Все предусмотрел Заставский, все.
Не мог предусмотреть одного. Что командиру третьего батальона от роду всего двадцать два года. И вернувшись из разведки с целым ящиком немецких ракет, тот захочет устроить иллюминацию.
Карасев же, добравшись с разведчиками на обратном пути до окопчика своего боевого охранения, остановился в нем и стал стрелять из немецкой ракетницы в небо. Салютуя прежде всего тому, что все вернулись живыми с немецкой стороны, а у противника как‑никак четырех человек не стало, да и немало добыто в немецких блиндажах, в чем еще предстояло разобраться.
Да и просто хотелось ему по молодости лет посмотреть, как расцветят разноцветные огни небо над его передним краем.
А Заставскому в это время было очень трудно. Страшно было идти сдаваться противнику.
Прежде всего неизвестно, что его там ждет, как встретят, что будет дальше. Хотя листовкой немецкой с пропуском он запасся уже давно. Он не раз пожалел, что не взял партийный билет. Сразу бы было доказано, что не разведчик: с партийным билетом в разведку не посылают.
Но с другой стороны, коммуниста могут и сразу расстрелять, только за то, что он коммунист. Нет, хорошо, что закопал.
Держа путь на далекие немецкие ракеты, Заставский полз, подгоняя себя и сомневаясь.
Может лучше вернуться?
Но, вдруг, комбат уже на огневой? Возвращаться нельзя. Нельзя.
Где‑то впереди и сбоку почудилось движение. Там не должно было быть секретов, о которых Заставский вызнал. А незнакомые задержат, схватят, и тогда конец. Он стал забирать правее, еще правее, пополз быстро, стараясь слиться с землей, еще не понимая, что уже сбился с направления.
И, вдруг, обдало жаром счастья. Совсем рядом, справа взлетела ракета. Значит он добрался до какого‑то немецкого поста. У наших нет и не было ракет.

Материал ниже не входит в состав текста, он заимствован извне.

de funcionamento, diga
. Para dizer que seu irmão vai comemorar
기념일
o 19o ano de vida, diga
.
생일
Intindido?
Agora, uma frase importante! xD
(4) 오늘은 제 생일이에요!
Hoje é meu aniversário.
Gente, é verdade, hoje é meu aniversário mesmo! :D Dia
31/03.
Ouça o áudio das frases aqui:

Встав во весь рост Заставский побежал прямо на окоп, откуда взлетали ракеты. Не полз, чтобы не приняли за разведчика и не застрелили, когда посчастливилось уже почти добраться до цели. Все сомнения отбросил и только торопил себя — скорее, скорее, скорее.
В боевом охранении заметили фигуру, бегущую в нейтральной полосе от противника.

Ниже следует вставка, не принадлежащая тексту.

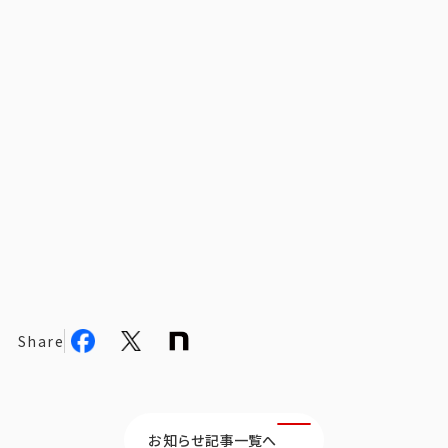
ビジョン
社長メッセージ
役員紹介
沿革
多様性・ダイバーシティへの取り組み
ニュース・メディア掲載
ソリューション／サービス
アンケートモニター
Share
採用情報
お知らせ記事一覧へ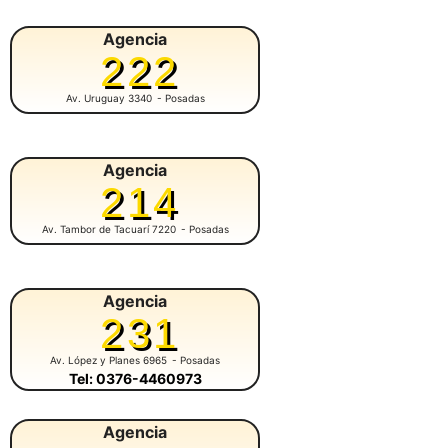
Agencia
222
Av. Uruguay 3340
- Posadas
Agencia
214
Av. Tambor de Tacuarí 7220
- Posadas
Agencia
231
Av. López y Planes 6965
- Posadas
Tel: 0376-4460973
Agencia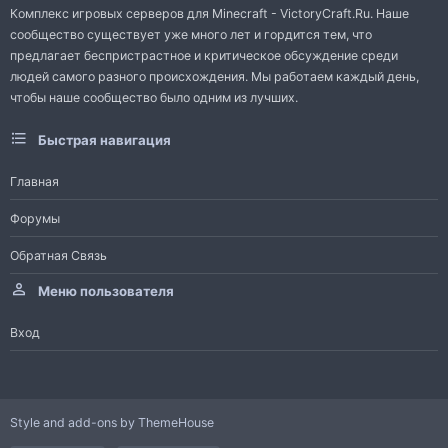
Комплекс игровых серверов для Minecraft - VictoryCraft.Ru. Наше
сообщество существует уже много лет и гордится тем, что
предлагает беспристрастное и критическое обсуждение среди
людей самого разного происхождения. Мы работаем каждый день,
чтобы наше сообщество было одним из лучших.
Быстрая навигация
Главная
Форумы
Обратная Связь
Меню пользователя
Вход
Style and add-ons by ThemeHouse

Кто может бежать оттуда? Только немец, собирающийся сдаться.
— Фриц! — заорал один из сержантов. — Фриц! Давай, давай!
Заставский понял только «фриц». В других словах не разобрался. Но раз зовут какого‑то Фрица, значит точно, добрался до какого‑то немецкого поста, значит ушел, значит жив!
Он вскинул над головой руки, и так с поднятыми руками и спрыгнул в окоп боевого охранения, крича:
— Пан, я ваш! Пан, я ваш!
Сначала его действительно приняли за сдавшегося немца. Весело хлопали по плечу, ободряли, смеялись.
А Заставский, с замирающим сердцем и уронив руки, не мог вымолвить ни слова. Понял, услышав русскую речь — все, жизнь кончилась.
Только это стучало и щекотало в мозгу, только это. Задолго до того, как разведчики, понявшие, что перед ними совсем другой перебежчик, принялись его бить. Он даже не чувствовал, как Карасев обломал об него палку. Ему уже было все равно.
* * *— Прикажи принести мне стакан водки, — попросил командира полка майор юстиции, высокий красивый к тоже нарядно одетый сорокалетний прокурор дивизии. — Я у тебя сегодня расстреливаю.
Майор Автушков не слышит просьбы: он слушает что читает перед строем его полка председатель трибунала.
Слышит начальник штаба Кузнецов. Но не к нему обращается прокурор. И капитан, засунув большие пальцы за ремень, резким рывком расправляет складки гимнастерки, туго облегающей его литое тело.
Водки ему! Он у нас расстреливает. Мы ему поэтому должны. Сказать бы пару слов соб–баке.
— Капитан, — не дождавшись ответа от Автушкова, поднимает майор юстиция смутный взгляд на Кузнецова, — прикажи…
— У нас в полку, — лихо щелкает каблуками Кузнецов, четко, как на шарнирах, поворачиваясь в пол-оборота к прокурору, — до обеда не пьют. При такой паршивой работе свою надо возить водку.
А подполковник юстиции заканчивает чтение:
—…Военный трибунал… дивизии приговорил: Заставского… расстрелять перед строем полка.